Três dias depois do Brexit
Lucy Pepper
Muitas pessoas, nunca saberemos quantas, escolheram “sair” apenas como um voto de protesto, e estão agora em choque por causa dos resultados.
À luz do dia, três dias depois do referendo, e com duas noites de bom sono, ainda estou a lutar para entender o que aconteceu.
Não me interpretem mal. Percebo *como* aconteceu. David Cameron, o primeiro ministro demissionário, e Boris Johnson, o seu provável sucessor, tinham os seus pequenos planos (uma coisa deu para entendermos no discurso de “vitória” do Boris, um discurso pronunciado em estado de choque: ele nunca quis nem esperou “sair” da UE). Nigel Farage, o líder do UKIP; desempenhou o seu papel previsível, agitando fascismo e racismos latentes. Pela sua parte, Jeremy Corbyn, o líder do Partido Trabalhista, não fez quase nada. No meio de tantas mentiras, factos escondidos e propaganda enganadora, o voto foi para “Sair”.
Muitas pessoas, nunca saberemos quantas, escolheram “sair” apenas como um voto de protesto, e estão agora em choque por causa dos resultados. Tanta gente que googlou “o que é a UE?” no dia a seguir ao referendo!

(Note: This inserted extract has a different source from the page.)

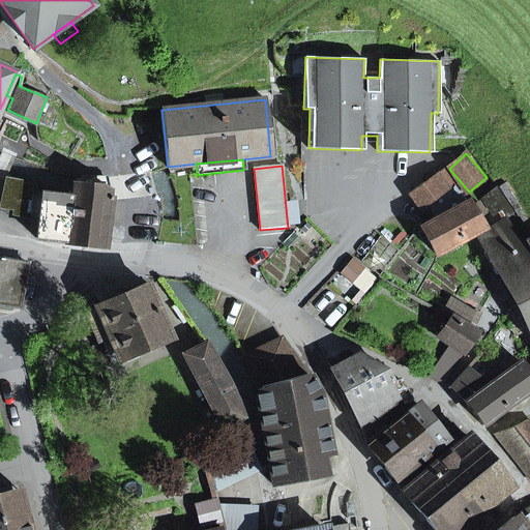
[(457,184),(446,169),(413,192),(425,205),(429,203),(457,184)]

A internet tem reportado muitos casos de insultos racistas nas ruas do Reino Unido, do género “ganhámos, vocês têm de sair”, dirigidos a a imigrantes da UE e a cidadãos britânicos de ascendência africana ou asiática.
Nunca vou compreender como uma decisão de tanta importância e com consequências irreversíveis foi posta directamente nas mãos dos eleitores – um tipo de decisão que é normalmente recusada aos mesmos eleitores nas legislativas. Sim, a democracia representativa é um sistema com muitas falhas, mas pelo menos permite que os resultados possam ser rectificados quatro anos depois, e constitui assim uma espécie de almofada entre o eleitor desinformado e a legislação. Mas o voto deste referendo não pode ser rectificado daqui a quatro anos. Mesmo se, por algum milagre, o Reino Unido permanecesse dentro ou ligado à UE, os danos já foram causados, e os monstros já estão à solta.

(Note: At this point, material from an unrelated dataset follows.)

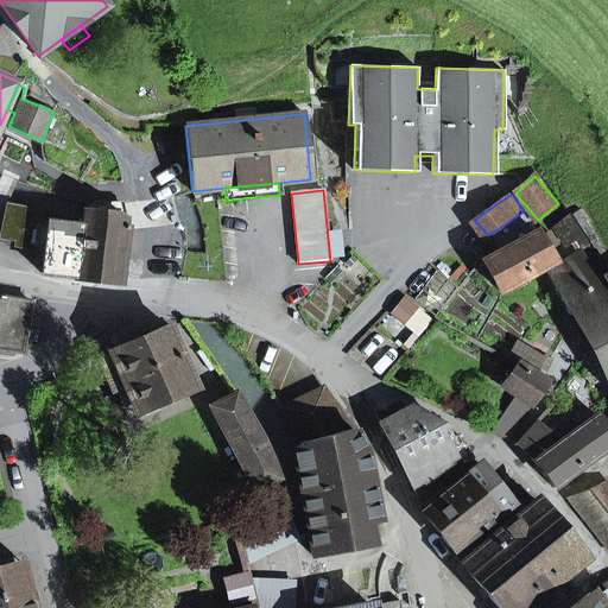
[(46,251),(42,274),(120,283),(127,227),(124,227),(124,204),(105,204),(105,209),(103,213),(70,209),(69,223),(40,221),(36,249),(46,251)]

Os insultos racistas são exatamente o que eu receava. Os eleitores do Brexit vão perceber em breve que não vão ter o que desejavam, que os “estrangeiros” não vão ser deportados para a semana, e que vai haver novos estrangeiros a chegar, e legalmente. Preocupo-me, por isso, que as agressões racistas e xenófobas piorem. O aparente reforço da extrema-direita no Reino Unido animou a extrema-direita no resto da UE, algo que nos deve preocupar a todos.
Os eleitores que acreditaram nas promessas nefastas de que o dinheiro poupado com as contribuições para a União Europeia iria financiar o Serviço Nacional de Saúde descobrirão em breve que o SNS continuará, depois do Brexit, nos seus apuros de sempre, senão ainda piores. O país vai passar por dificuldades económicas, pelo menos durante algum tempo, e isso não vai trazer de volta o dinheiro que foi cortado aos deficientes, não vai trazer de volta os empregos perdidos, e os negócios que desaparecerem por ser mais difícil negociar com Europa não vão criar novos empregos para ninguém.
A Escócia já está para sair do Reino Unido, e vai ter problemas em reentrar na UE. A Irlanda de Norte até é capaz de fazer uma coisa impensável na minha vida, e juntar-se à Irlanda. A união britânica acabará de vez.
Os eleitores que acham que ganharam a “independência” da Europa continental vão perceber dentro de dias que a sua ilha não está mais perto do meio do Atlântico.
E o mundo inteiro perdeu confiança no Reino Unido, e seja no que for. E sempre que os nossos governos nos assegurarem, por exemplo, que as relações entre Portugal e o Reino Unido não correm perigo, como acreditar? A confiança que tínhamos em que os nossos governos iriam pelo menos *tentar* fazer alguma coisa certa já não existe.